A beautiful oak trunk sits in Aunt
Elieen's house in New Jersey. It is
the same trunk that Julia took when
she emigrated to Butte, Montana.
The same trunk she took back to her
Uncle Paddy Sounish's farm in Killaugh
and the same trunk that her daughter
Elizabeth, used when she went to New
York after WW II.

Aunt Liz lived to 96. Liz had a very
independent, stubborn streak which
runs through the whole lot of the
line.
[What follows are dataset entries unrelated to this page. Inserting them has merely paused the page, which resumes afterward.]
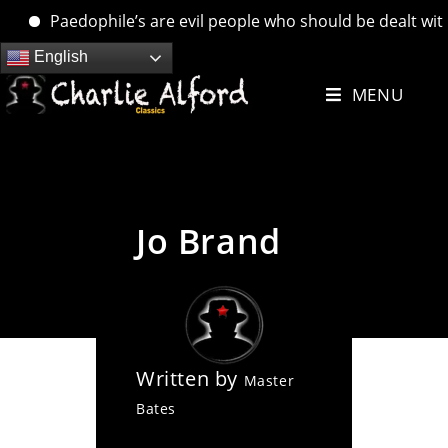
Paedophile’s are evil people who should be dealt with. ….
Skip
English
to
MENU
content
Jo Brand
Written by
Master
Bates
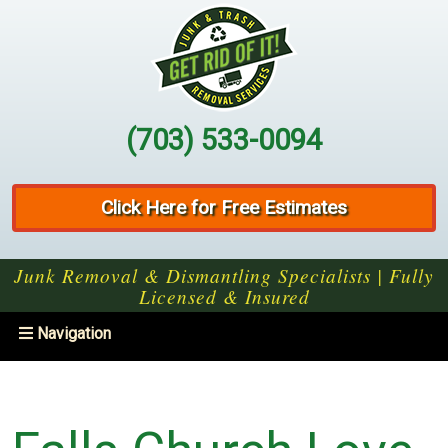
(703) 533-0094
Click Here for Free Estimates
Junk Removal & Dismantling Specialists | Fully
Licensed & Insured
Toggle
Navigation
navigation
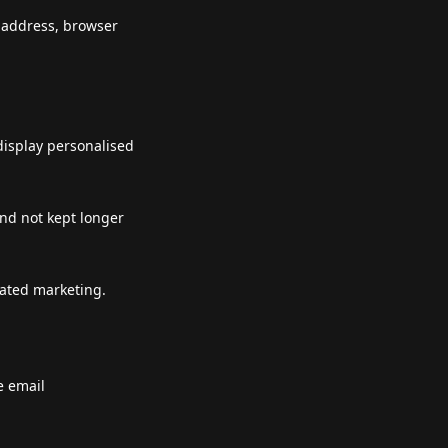
P address, browser
display personalised
and not kept longer
lated marketing.
e email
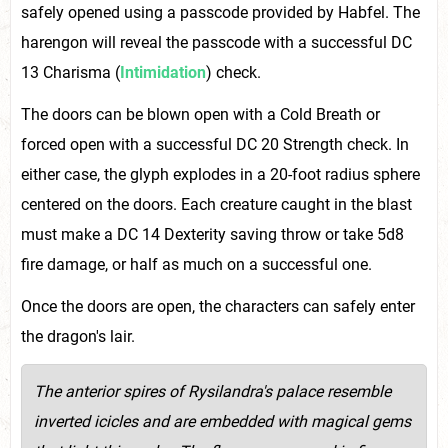
safely opened using a passcode provided by Habfel. The
harengon will reveal the passcode with a successful DC
13 Charisma (
Intimidation
) check.
The doors can be blown open with a Cold Breath or
forced open with a successful DC 20 Strength check. In
either case, the glyph explodes in a 20-foot radius sphere
centered on the doors. Each creature caught in the blast
must make a DC 14 Dexterity saving throw or take 5d8
fire damage, or half as much on a successful one.
Once the doors are open, the characters can safely enter
the dragon's lair.
T
he anterior spires of Rysilandra's palace resemble
inverted icicles and are embedded with magical gems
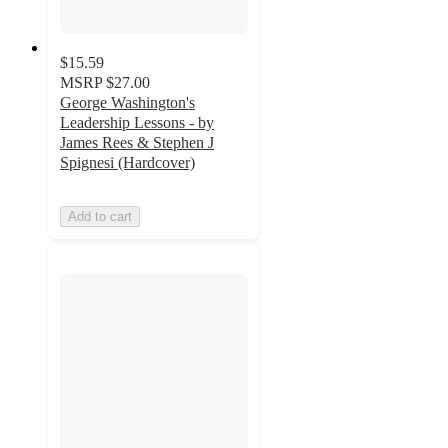
$15.59
MSRP
$27.00
George Washington's
Leadership Lessons - by
James Rees & Stephen J
Spignesi (Hardcover)
Add to cart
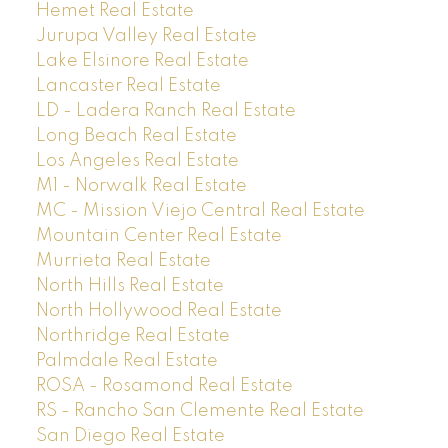
Hemet Real Estate
Jurupa Valley Real Estate
Lake Elsinore Real Estate
Lancaster Real Estate
LD - Ladera Ranch Real Estate
Long Beach Real Estate
Los Angeles Real Estate
M1 - Norwalk Real Estate
MC - Mission Viejo Central Real Estate
Mountain Center Real Estate
Murrieta Real Estate
North Hills Real Estate
North Hollywood Real Estate
Northridge Real Estate
Palmdale Real Estate
ROSA - Rosamond Real Estate
RS - Rancho San Clemente Real Estate
San Diego Real Estate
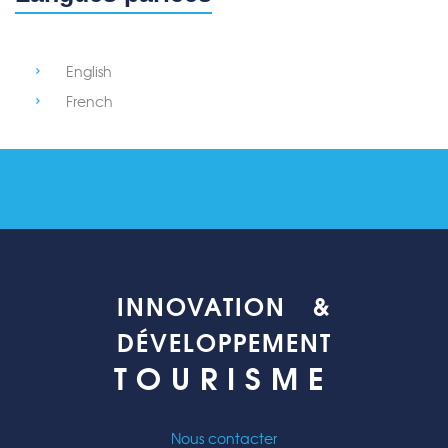
English
French
INNOVATION &
DÉVELOPPEMENT
TOURISME
Nous contacter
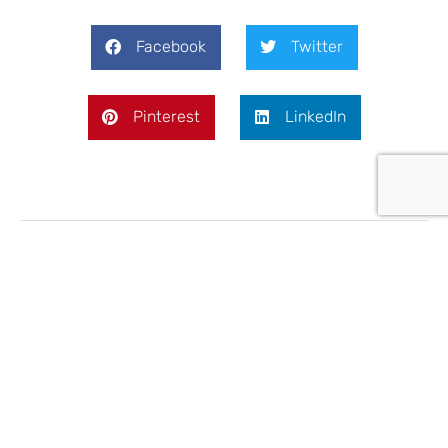
Facebook
Twitter
Pinterest
LinkedIn
Jason Lavis
Marketing Director and partner at eCactus Solar
UK. Has spent the last 15 years in digital
marketing in the energy, industrial and safety
industries. Previously held various sales and
marketing roles in the pre-digital "traditional"
age.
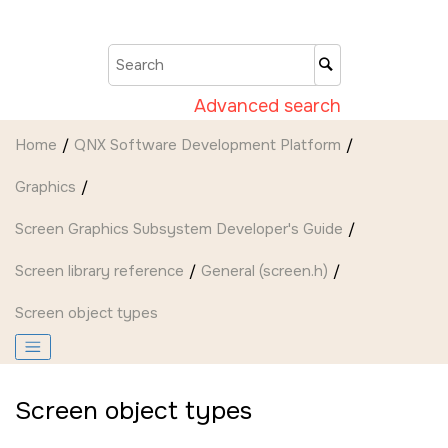
Jump to main content
Advanced search
Home
QNX Software Development Platform
Graphics
Screen Graphics Subsystem Developer's Guide
Screen
library reference
General (screen.h)
Screen object types
Screen object types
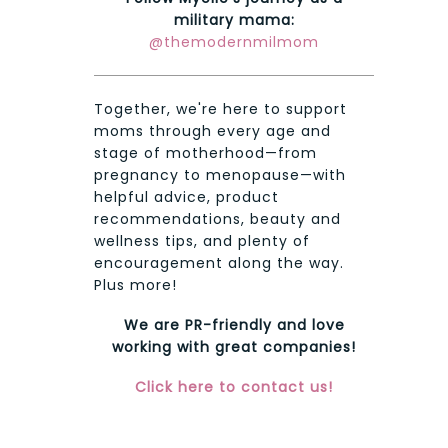
military mama:
@themodernmilmom
Together, we're here to support
moms through every age and
stage of motherhood—from
pregnancy to menopause—with
helpful advice, product
recommendations, beauty and
wellness tips, and plenty of
encouragement along the way.
Plus more!
We are PR-friendly and love
working with great companies!
Click here to contact us!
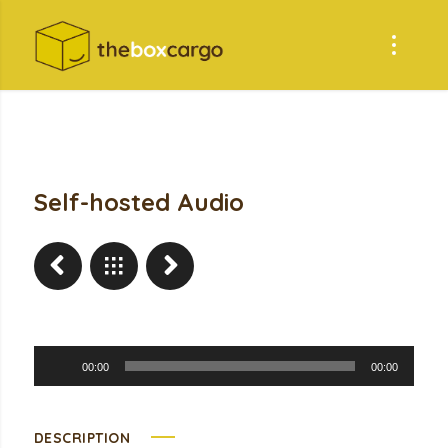
Self-hosted Audio
Audio
00:00
00:00
Player
DESCRIPTION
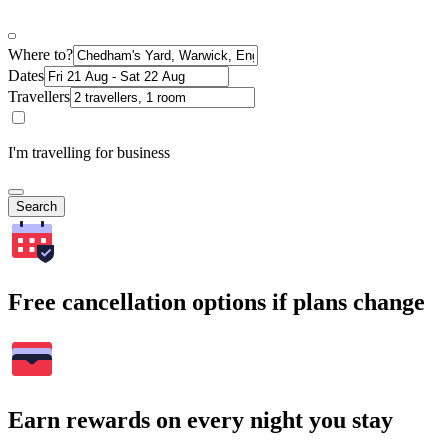
Where to?
Dates
Travellers
I'm travelling for business
Search
Free cancellation options if plans change
Earn rewards on every night you stay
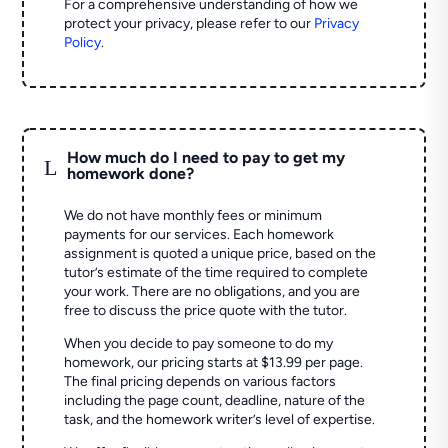
For a comprehensive understanding of how we
protect your privacy, please refer to our
Privacy
Policy
.
How much do I need to pay to get my
L
homework done?
We do not have monthly fees or minimum
payments for our services. Each homework
assignment is quoted a unique price, based on the
tutor’s estimate of the time required to complete
your work. There are no obligations, and you are
free to discuss the price quote with the tutor.
When you decide to pay someone to do my
homework, our pricing starts at $13.99 per page.
The final pricing depends on various factors
including the page count, deadline, nature of the
task, and the homework writer’s level of expertise.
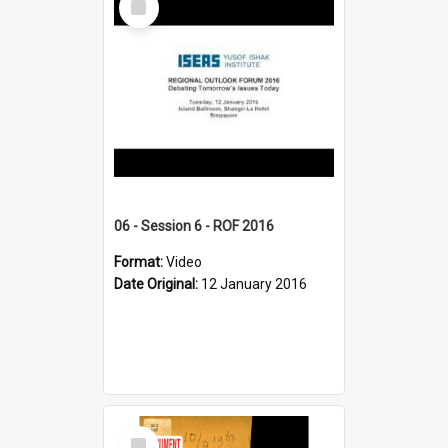
Item
06 - Session 6 - ROF 2016
Format:
Video
Date Original:
12 January 2016
Select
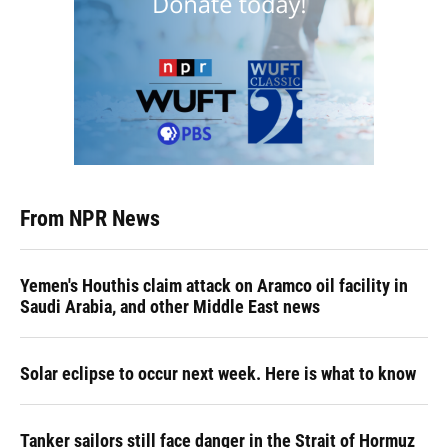
From NPR News
Yemen's Houthis claim attack on Aramco oil facility in
Saudi Arabia, and other Middle East news
Solar eclipse to occur next week. Here is what to know
Tanker sailors still face danger in the Strait of Hormuz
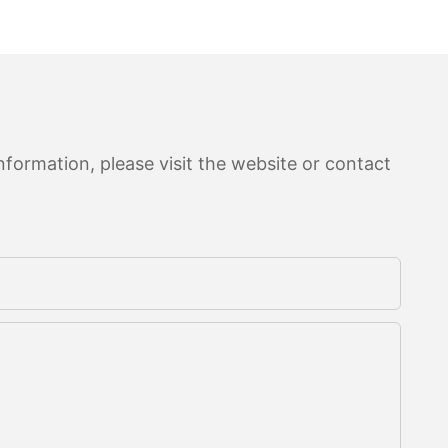
formation, please visit the website or contact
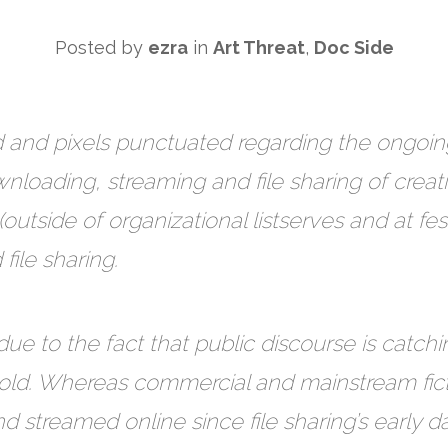
Posted by
ezra
in
Art Threat
,
Doc Side
 and pixels punctuated regarding the ongoing
nloading, streaming and file sharing of creat
(outside of organizational listserves and at fes
ile sharing.
due to the fact that public discourse is catchin
rs old. Whereas commercial and mainstream fi
streamed online since file sharing’s early 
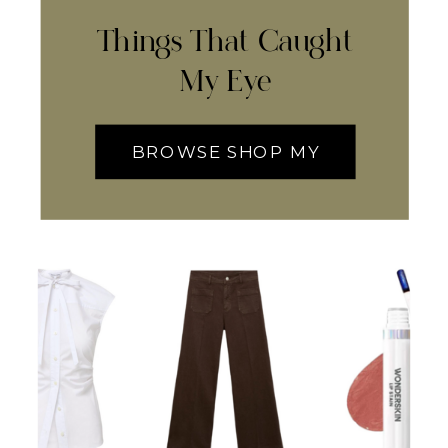
Things That Caught
My Eye
BROWSE SHOP MY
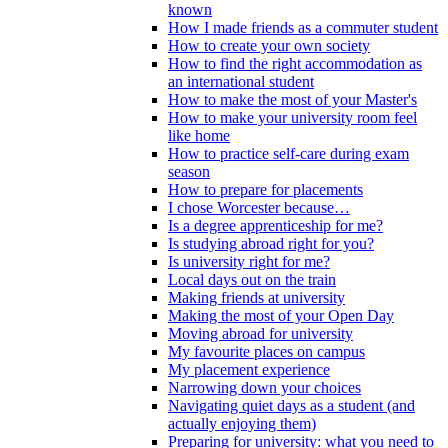
known
How I made friends as a commuter student
How to create your own society
How to find the right accommodation as
an international student
How to make the most of your Master's
How to make your university room feel
like home
How to practice self-care during exam
season
How to prepare for placements
I chose Worcester because…
Is a degree apprenticeship for me?
Is studying abroad right for you?
Is university right for me?
Local days out on the train
Making friends at university
Making the most of your Open Day
Moving abroad for university
My favourite places on campus
My placement experience
Narrowing down your choices
Navigating quiet days as a student (and
actually enjoying them)
Preparing for university: what you need to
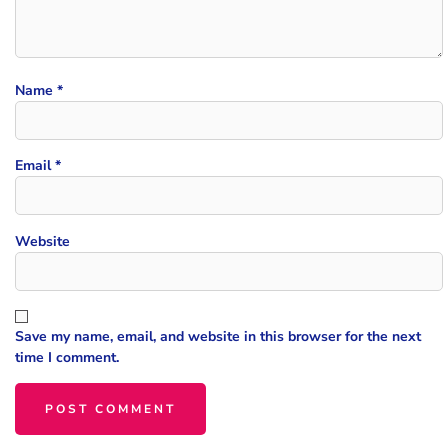
Name
*
Email
*
Website
Save my name, email, and website in this browser for the next
time I comment.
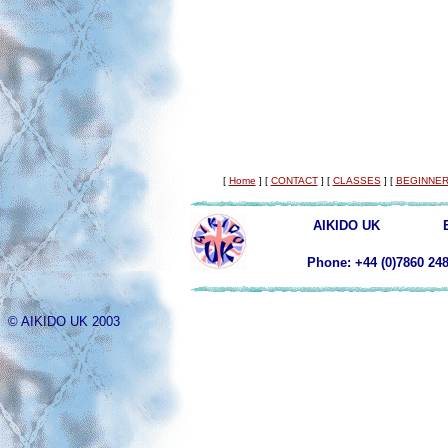
[
Home
]
[
CONTACT
]
[
CLASSES
]
[
BEGINNER
AIKIDO UK
Phone: +44 (0)78
© AIKIDO UK 2003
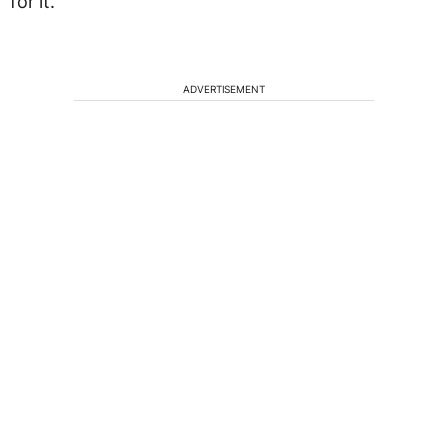
for it.
ADVERTISEMENT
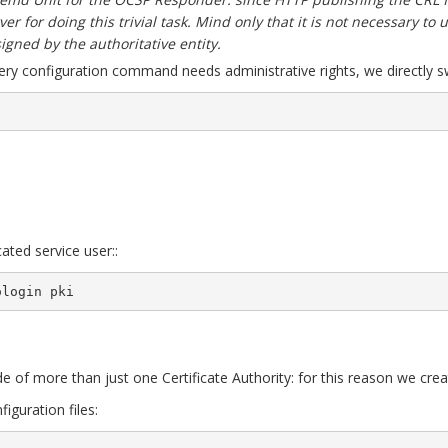
er for doing this trivial task. Mind only that it is not necessary to
 signed by the authoritative entity.
ery configuration command needs administrative rights, we directly sw
ated service user::
ologin pki
e of more than just one Certificate Authority: for this reason we crea
figuration files:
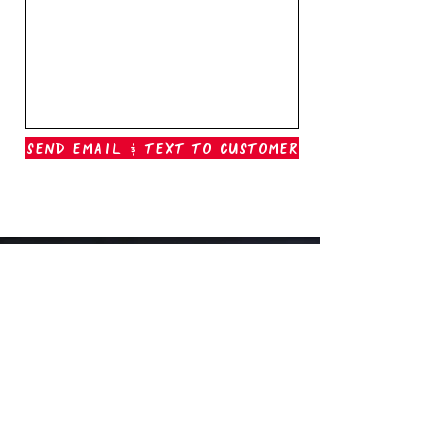
Send Email & Text To Customer
Outer Banks Boil Company
OAK ISLAND, NC
oakisland@outerbanksboilcompany.com
910-466-6888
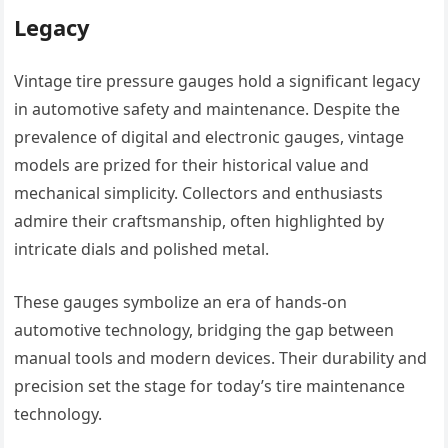
Legacy
Vintage tire pressure gauges hold a significant legacy
in automotive safety and maintenance. Despite the
prevalence of digital and electronic gauges, vintage
models are prized for their historical value and
mechanical simplicity. Collectors and enthusiasts
admire their craftsmanship, often highlighted by
intricate dials and polished metal.
These gauges symbolize an era of hands-on
automotive technology, bridging the gap between
manual tools and modern devices. Their durability and
precision set the stage for today’s tire maintenance
technology.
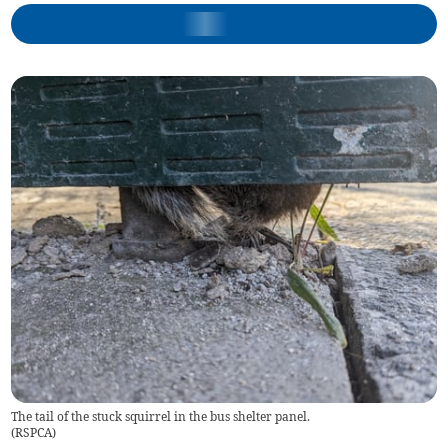
The tail of the stuck squirrel in the bus shelter panel.
(
RSPCA
)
Aunt Liz told me that when she
would behave in a contrary manner
Grandmother Julia would admonish
Liz " now, your Kerry side is showing".

A reference to ancestor Mary O Sullivan
of Shronebirrane Townland who was
mother of our Sean Harrington A Buaile
grandfather to Liz.

The O Sullivan Rabachs lived in the
Townlands of Shronebirrane and
Cummeengeera, Lauragh. That branch
of the clan was a rough bunch.

....................

Una, and Brendan are gone. Noreen
lives in Edinburgh, Scotland. She may
be away with the birds as she was fond
of saying, because it has been some
time since we have heard from her.

Margaret has been to Edinburgh twice
in past years to visit Noreen.

Brendan's wife, Carmel, lives on in
the Killaugh home farm. Her daughter
Carmel Ann is a teacher in Limerick.

I always urged Brendan and my other
relatives to hold onto to the lands
that have been in our families for
centuries. The Celtic Tiger is no more.
The boom is over. As long as people
have the land, and the sea, they will
survive.
...............
I have to set down, in writing, what
bit of the clan history I know, before
it too, is lost forever, when my time
to leave this earth comes.


Joe Sullivan














1 comment:

Ed Smith said...

JP,
We match on Family Tree, along with your son and George. My surname is an adopted name. My grandfather was born Sullivan in 1883 or 1886 either in Rhode Island or New York, before adopting Smith as a youth. My haplogroup is A1133 after SNP testing under CTS4466; I will run a Big Y test in coming months, as your son recommends. My son Evan Smith also matches your clan’s kits.